Édito My Way n°17 : L’œil paresseux de l’Europe
Quelques années après la chute du mur de Berlin, je participais en Hongrie au tout nouveau programme interuniversitaire Erasmus. Les professeurs, libérés de la censure soviétique, déterraient, non sans une certaine excitation les thèses avant-gardistes de l’école psychanalytique de Vienne et de Budapest. Comme de nombreux étudiants venant de la turquie, des balkans et de l’Europe occidentale, nous étions impatients de mélanger nos cultures au prix d’un certain arrachement à la nôtre : ce programme allait devenir l’incarnation d’une Europe destinée à l’échange.
À l’image du symptôme oculaire du petit italien sur l’île de Lampedusa, dans le documentaire de G.Rosi, fuoccoamare, l’autre œil de l’Europe est depuis devenu paresseux. Cet œil malade semble ne plus percevoir dans le brassage culturel une vertu. Diplopie où l’on « croit voir double ». Se superpose à cette ouverture culturelle, son reflet obscur, celui d’un fascisme terrorisant quiconque voudrait franchir ses frontières, en Hongrie justement, où la virulence d’un Orban fait renaitre des cendres une haine de l’autre à l’aide de chasseurs d’immigrés.

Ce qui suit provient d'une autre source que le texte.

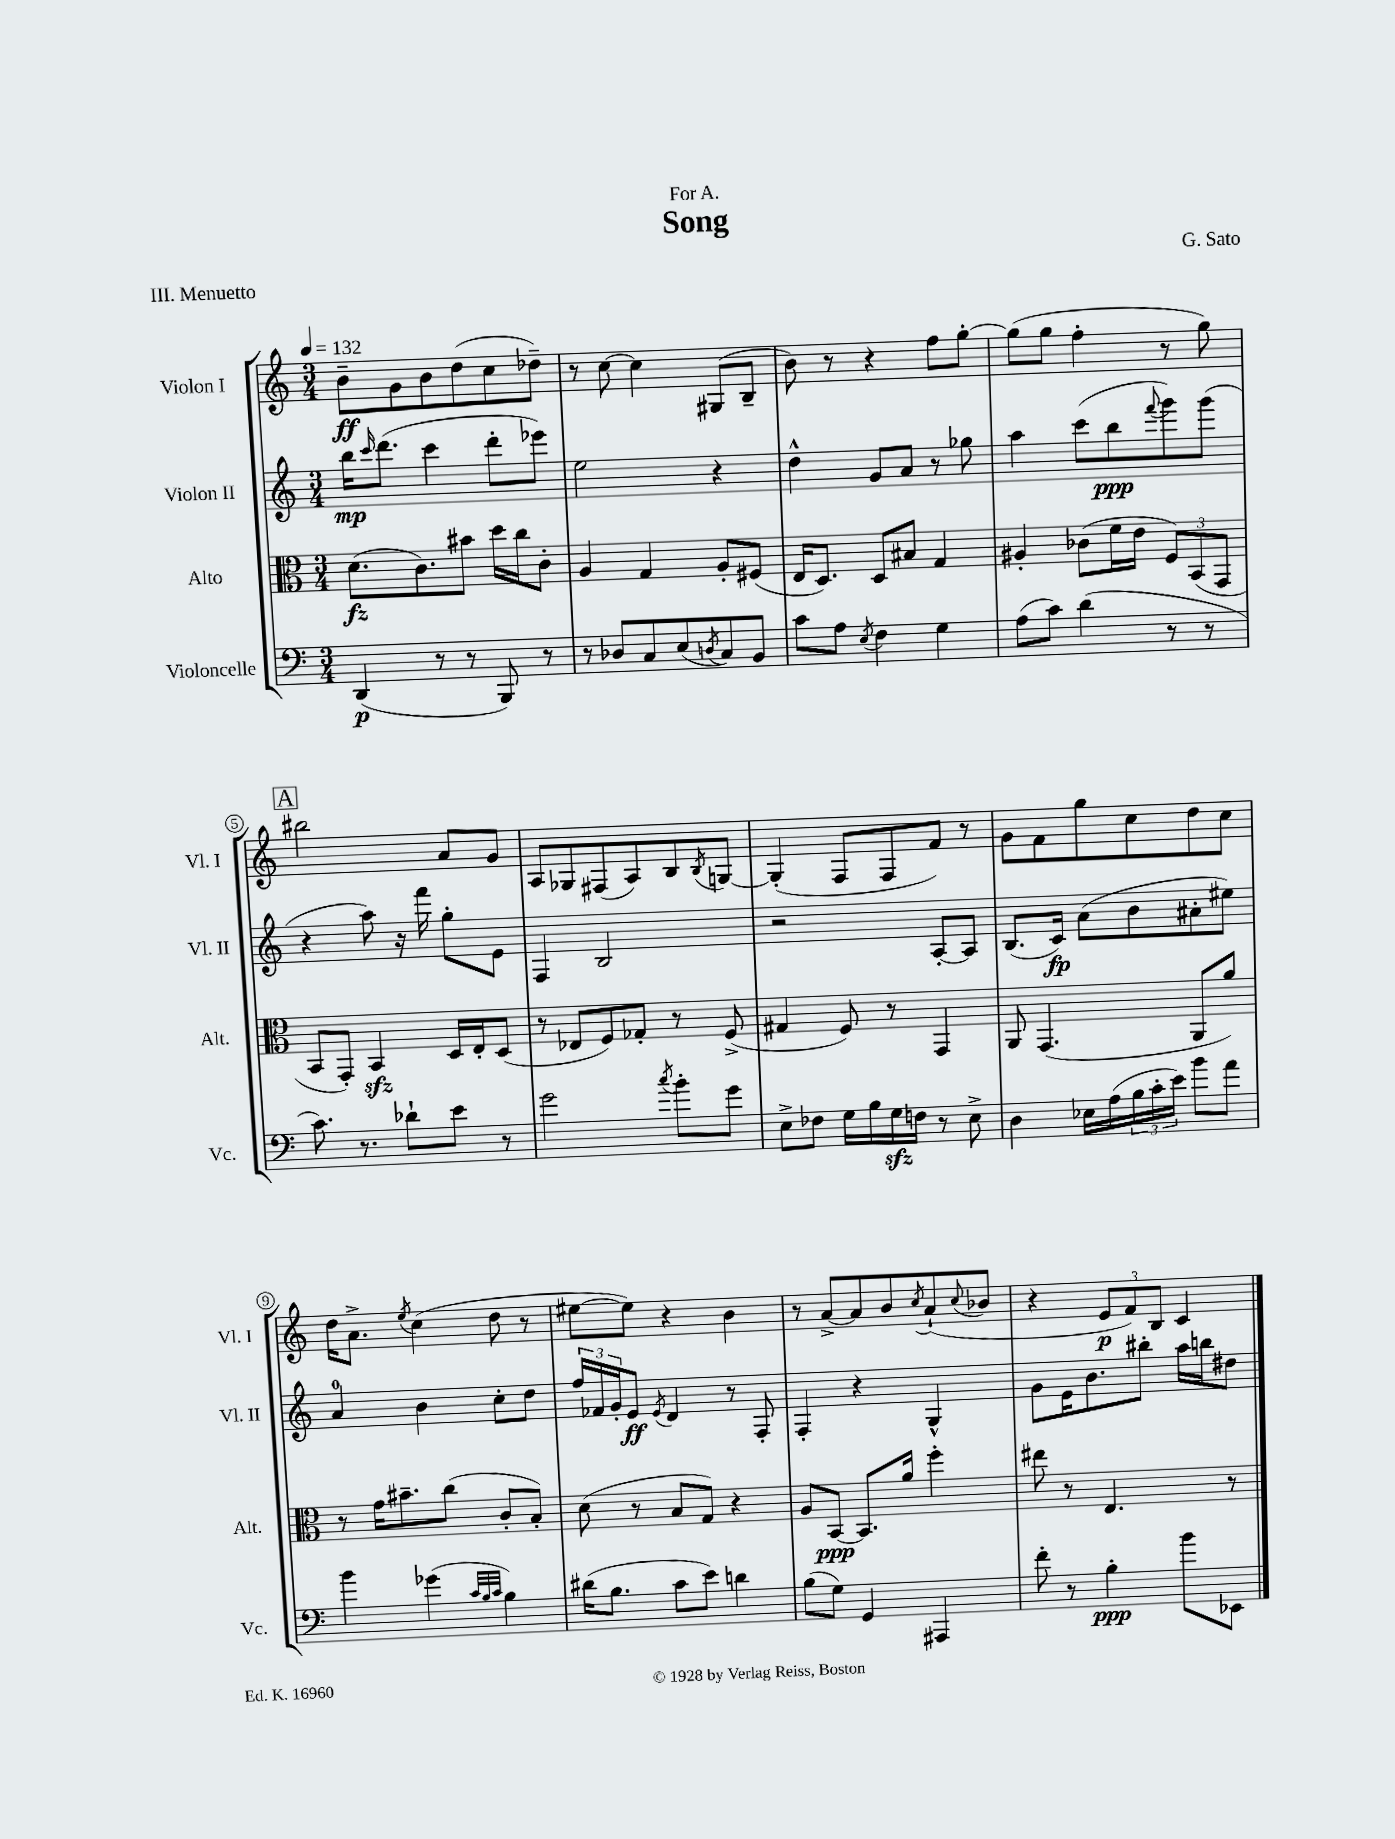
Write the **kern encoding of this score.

**kern	**kern	**kern	**kern
*staff4	*staff3	*staff2	*staff1
*clefF4	*clefC3	*clefG2	*clefG2
*k[]	*k[]	*k[]	*k[]
*M3/4	*M3/4	*M3/4	*M3/4
*MM132	*MM132	*MM132	*MM132
(4DD	(8.d	16bb	8b~
.	.	16qqccc	.
.	.	(8.ddd	.
.	.	.	8g
.	8.c)	.	.
8r	.	4ccc	8b
8r	8b#	.	(8dd
8BBB)	16dd	8ddd'	8cc
.	16cc	.	.
8r	8c'	8eee-)	8dd-~)
=	=	=	=
8r	4A	2ee	8r
8D-	.	.	[8cc
8C	4G	.	4cc]
(8E	.	.	.
8qD	.	.	.
8C)	8A'	4r	(8G#
8BB	(8F#	.	8B~
=	=	=	=
8c	16E	4dd^^	8b)
.	8.D)	.	.
8A	.	.	8r
8qE	.	.	.
4F	8D	8g	4r
.	8B#	8a	.
4G	4G	8r	8ff
.	.	8gg-	[8gg'
=	=	=	=
(8A	4A#'	4aa	(8gg]
8c)	.	.	8gg
(4d	(8c-	(8ccc	4ff'
.	16f	8bb	.
.	16e	.	.
.	.	8qqfff	.
8r	12F)	8ggg)	8r
.	(12BB	.	.
8r	.	(8ggg	8gg)
.	12GG	.	.
=	=	=	=
8.c)	8BB	4r	2bb#
.	8GG')	.	.
8.r	.	.	.
.	4BB	8aa)	.
8d-`	.	16r	.
.	.	16fff	.
8e	16D	8gg'	8a
.	16E'	.	.
8r	(8D	8e	8g
=	=	=	=
2g	8r	4F	8A
.	8E-	.	8G-
.	8F)	2B	(8F#
.	8G-'	.	8A)
8qcc	.	.	.
8b'	8r	.	8B
.	.	.	8qB
8g	(8F^	.	[8G
=	=	=	=
8E^	4G#	2r	(4G']
8F-	.	.	.
16G	8F)	.	8F
16B	.	.	.
16G	8r	.	8F
16F	.	.	.
8r	4GG	[8A'	8f)
8E^	.	8A]	8r
=	=	=	=
4D	8AA	(8.B	8g
.	(4.GG	.	8f
.	.	16c)	.
16E-	.	(8a	8gg
(16A	.	.	.
24B	.	8b	8cc
24c'	.	.	.
24e)	.	.	.
8b	8AA	8a#'	8dd
8a	8a)	8ee#)	8cc
=	=	=	=
4b	8r	4a	16dd
.	.	.	8.a^
.	16g	.	.
.	8.b#~	.	.
.	.	.	8qee
(4g-	.	4b	(4cc
.	(8cc	.	.
32qqc	.	.	.
32qqB	.	.	.
32qqc	.	.	.
4B)	8c'	8cc'	8dd
.	8B')	8dd	8r
=	=	=	=
(16d#	(8d	24ff	[8ee#
.	.	24f-	.
8.B	.	.	.
.	.	24g'	.
.	8r	8e	8ee#])
.	.	8qe	.
8c	8B	4d	4r
8e)	8G)	.	.
4d	4r	8r	4b
.	.	8F'	.
=	=	=	=
(8B	8A	4F'	8r
8G)	[8BB	.	[8a^
4GG	8.BB]	4r	8a]
.	.	.	8b
.	16a	.	.
.	.	.	8qcc
4AAA#	4ff'	4G^^	(8a`
.	.	.	8qqcc
.	.	.	8b-
=	=	=	=
8f'	8ee#	8g	4r
8r	8r	16e	.
.	.	8.b	.
4B'	4.E	.	12e
.	.	.	12f)
.	.	8bb#'	.
.	.	.	12B
8b	.	16aa	4c
.	.	16bb	.
8EE-	8r	8dd#	.
==	==	==	==
*-	*-	*-	*-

À la haine, la psychanalyse répond que « l’étranger est en chacun de nous », nous dit Daniel Pasqualin, prolongeant la réflexion de Lucas Belvaux dans son film chez nous. Comment créer des espaces dont on ne peut nous chasser pour protéger l’exercice de notre travail ? C’ est le cas de nos institutions qui font « exister des enclaves en dehors des territoires physiques » nous dit Silvia Graces d’Espagne, ou encore des « percées en milieu hostile » tel que le formule C. Valette Damase. Chez eux, c’est aussi en Italie, dans ce pays dont A. Ciaccia retrace l’historique de la loi donnant un cadre à l’exercice de la psychothérapie pour faire valoir les preuves de la psychanalyse basée sur « l’évidence de lalangue » tel que le dit A. Borderias.